── Data to process ──
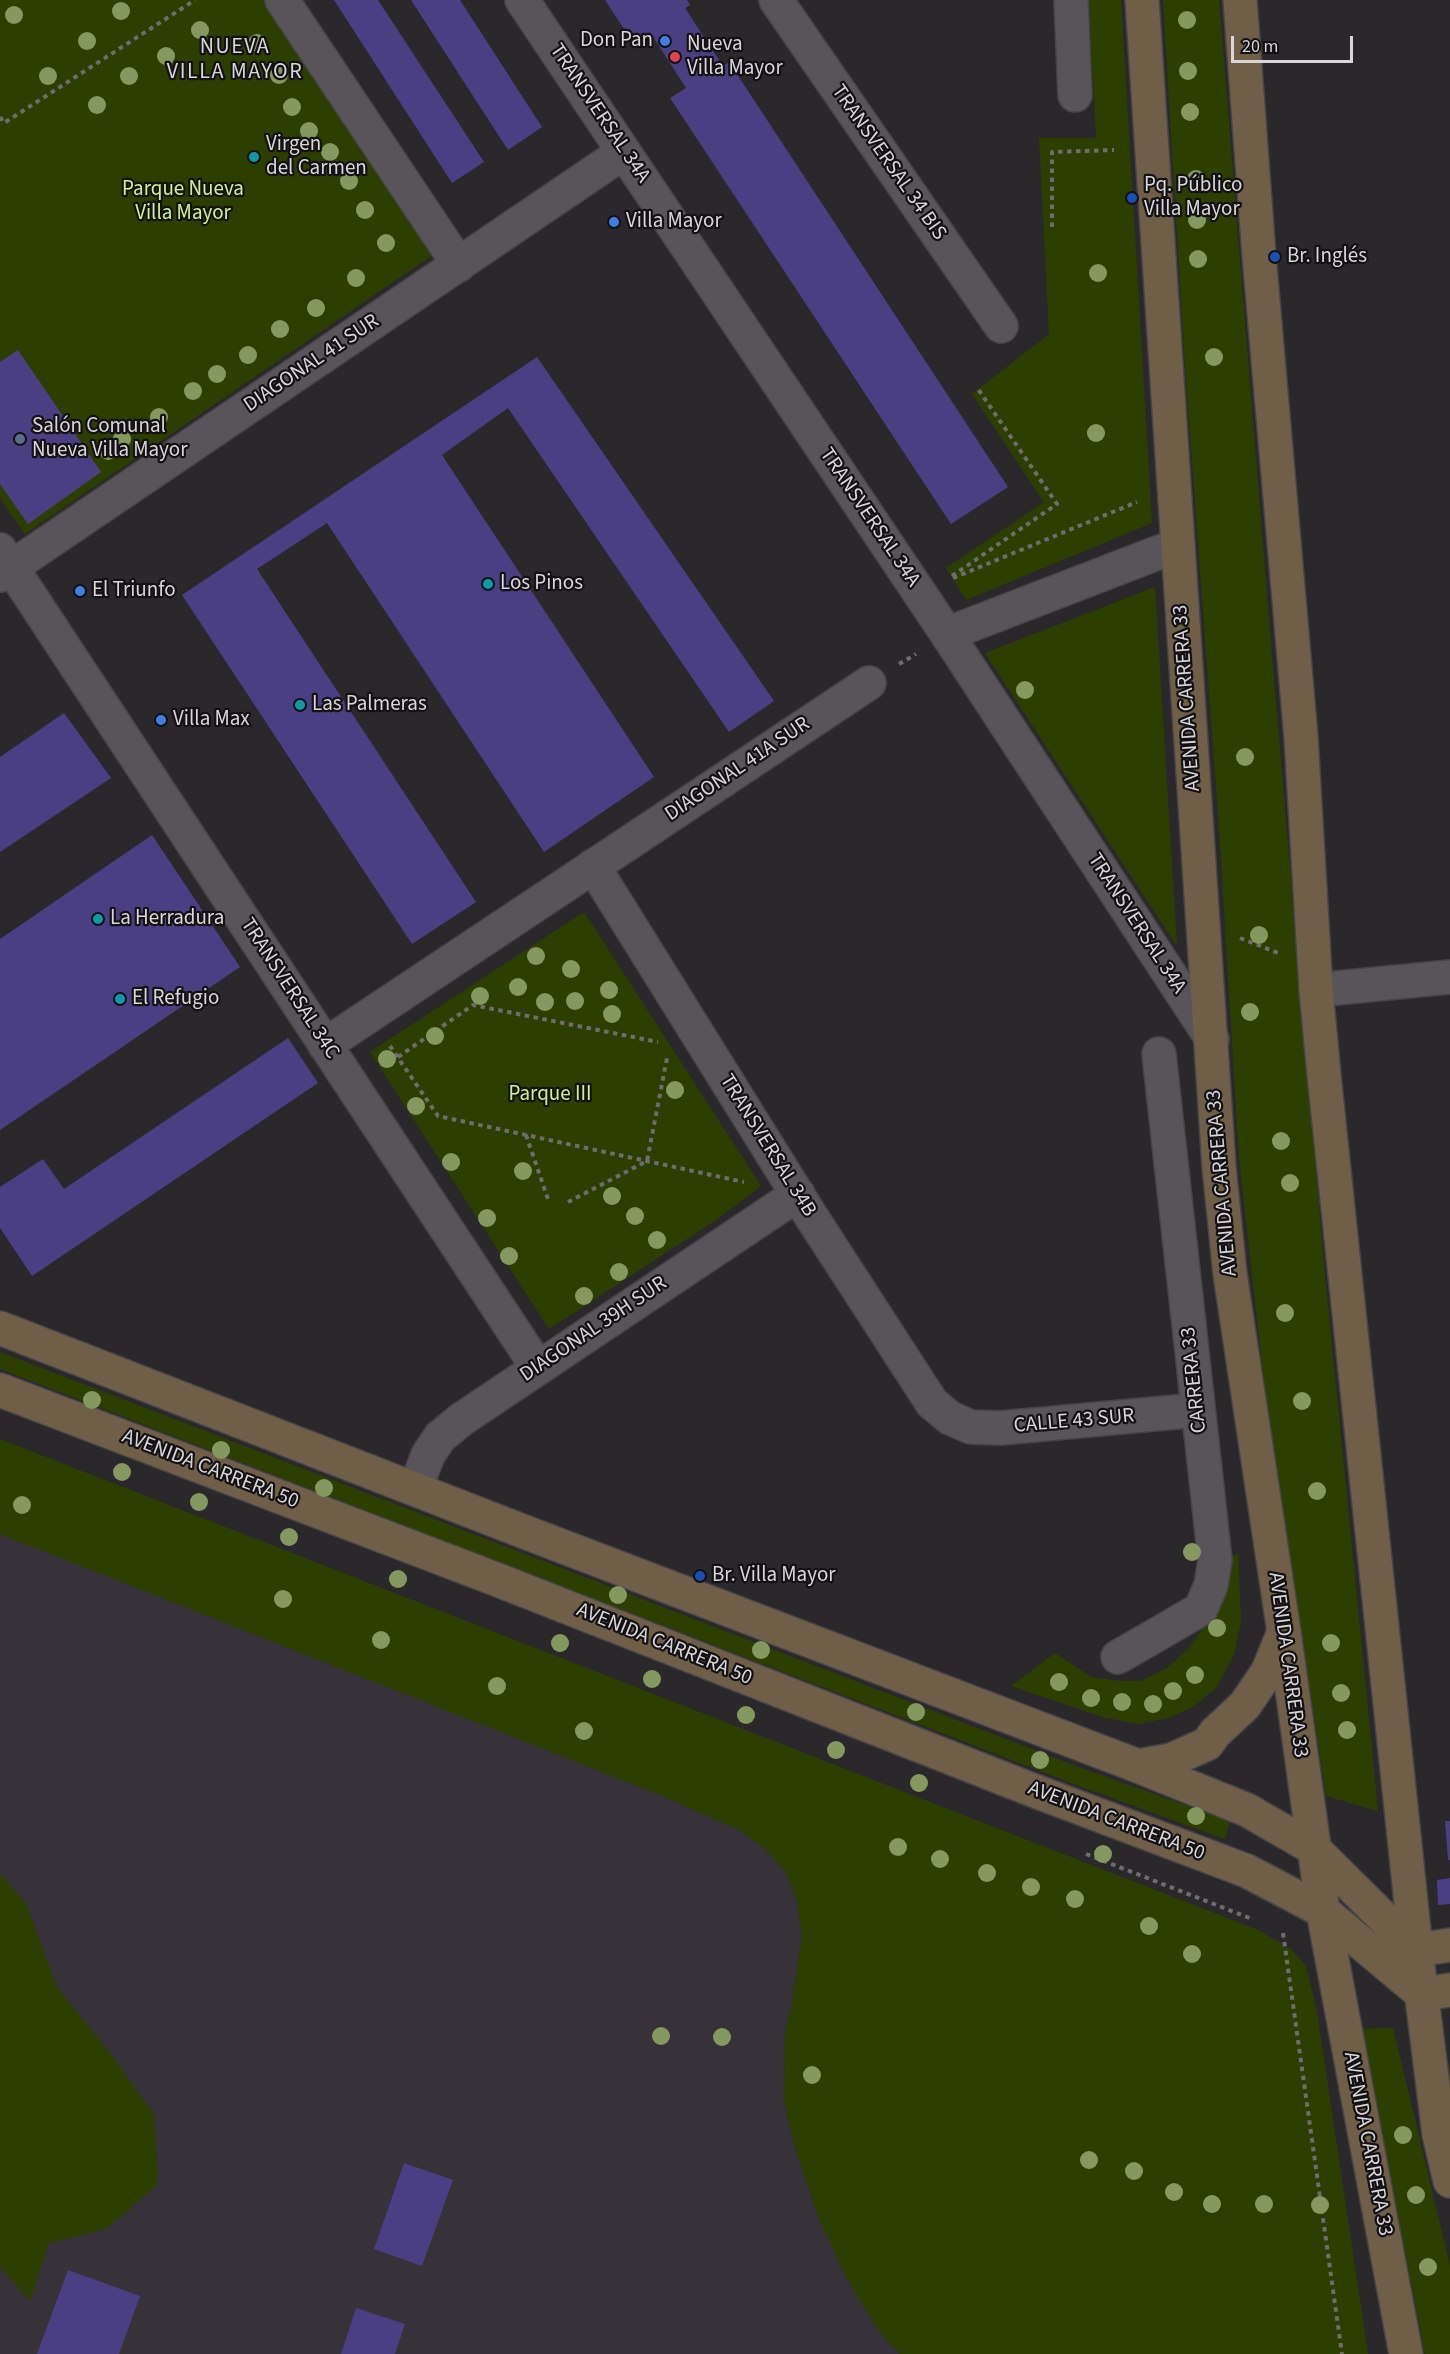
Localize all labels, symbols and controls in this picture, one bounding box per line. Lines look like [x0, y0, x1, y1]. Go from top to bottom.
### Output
scale bar [1234, 24, 1356, 62]
place label: Don Pan [580, 28, 653, 54]
place label: Nueva Villa Mayor [687, 32, 783, 82]
marker: Don Pan [658, 34, 672, 48]
text: 20 m [1242, 34, 1278, 59]
district label: NUEVA VILLA MAYOR [167, 35, 303, 86]
street label: TRANSVERSAL 34A [543, 40, 655, 188]
marker: Nueva Villa Mayor [668, 50, 682, 64]
street label: TRANSVERSAL 34 BIS [825, 80, 951, 246]
place label: Virgen del Carmen [266, 132, 367, 182]
marker: Virgen del Carmen [247, 150, 261, 164]
place label: Pq. Público Villa Mayor [1144, 173, 1242, 223]
park label: Parque Nueva Villa Mayor [122, 177, 244, 227]
marker: Pq. Público Villa Mayor [1125, 191, 1139, 205]
place label: Villa Mayor [626, 209, 722, 235]
marker: Villa Mayor [607, 215, 621, 229]
place label: Br. Inglés [1287, 244, 1367, 270]
marker: Br. Inglés [1268, 250, 1282, 264]
street label: DIAGONAL 41 SUR [240, 309, 384, 419]
place label: Salón Comunal Nueva Villa Mayor [32, 414, 187, 464]
marker: Salón Comunal Nueva Villa Mayor [13, 432, 27, 446]
street label: TRANSVERSAL 34A [813, 444, 925, 592]
place label: Los Pinos [500, 571, 583, 597]
marker: Los Pinos [481, 577, 495, 591]
place label: El Triunfo [92, 578, 176, 604]
marker: El Triunfo [73, 584, 87, 598]
street label: AVENIDA CARRERA 33 [1169, 604, 1207, 792]
place label: Las Palmeras [312, 692, 427, 718]
marker: Las Palmeras [293, 698, 307, 712]
place label: Villa Max [173, 707, 250, 733]
street label: DIAGONAL 41A SUR [661, 712, 815, 828]
marker: Villa Max [154, 713, 168, 727]
street label: TRANSVERSAL 34A [1081, 849, 1191, 999]
place label: La Herradura [110, 906, 224, 932]
marker: La Herradura [91, 912, 105, 926]
street label: TRANSVERSAL 34C [234, 914, 344, 1064]
place label: El Refugio [132, 986, 219, 1012]
marker: El Refugio [113, 992, 127, 1006]
street label: TRANSVERSAL 34B [713, 1070, 821, 1222]
park label: Parque III [509, 1082, 591, 1108]
street label: AVENIDA CARRERA 33 [1202, 1089, 1244, 1277]
street label: DIAGONAL 39H SUR [516, 1272, 672, 1388]
street label: CARRERA 33 [1177, 1326, 1213, 1434]
street label: CALLE 43 SUR [1013, 1404, 1135, 1440]
street label: AVENIDA CARRERA 50 [118, 1425, 302, 1515]
place label: Br. Villa Mayor [712, 1563, 836, 1589]
marker: Br. Villa Mayor [693, 1569, 707, 1583]
street label: AVENIDA CARRERA 33 [1262, 1571, 1312, 1759]
street label: AVENIDA CARRERA 50 [573, 1598, 755, 1692]
street label: AVENIDA CARRERA 50 [1024, 1777, 1208, 1867]
street label: AVENIDA CARRERA 33 [1337, 2050, 1397, 2238]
───
### Requirement:
Of the records above, copy each line that includes "AVENIDA".

### Written answer:
street label: AVENIDA CARRERA 33 [1169, 604, 1207, 792]
street label: AVENIDA CARRERA 33 [1202, 1089, 1244, 1277]
street label: AVENIDA CARRERA 50 [118, 1425, 302, 1515]
street label: AVENIDA CARRERA 33 [1262, 1571, 1312, 1759]
street label: AVENIDA CARRERA 50 [573, 1598, 755, 1692]
street label: AVENIDA CARRERA 50 [1024, 1777, 1208, 1867]
street label: AVENIDA CARRERA 33 [1337, 2050, 1397, 2238]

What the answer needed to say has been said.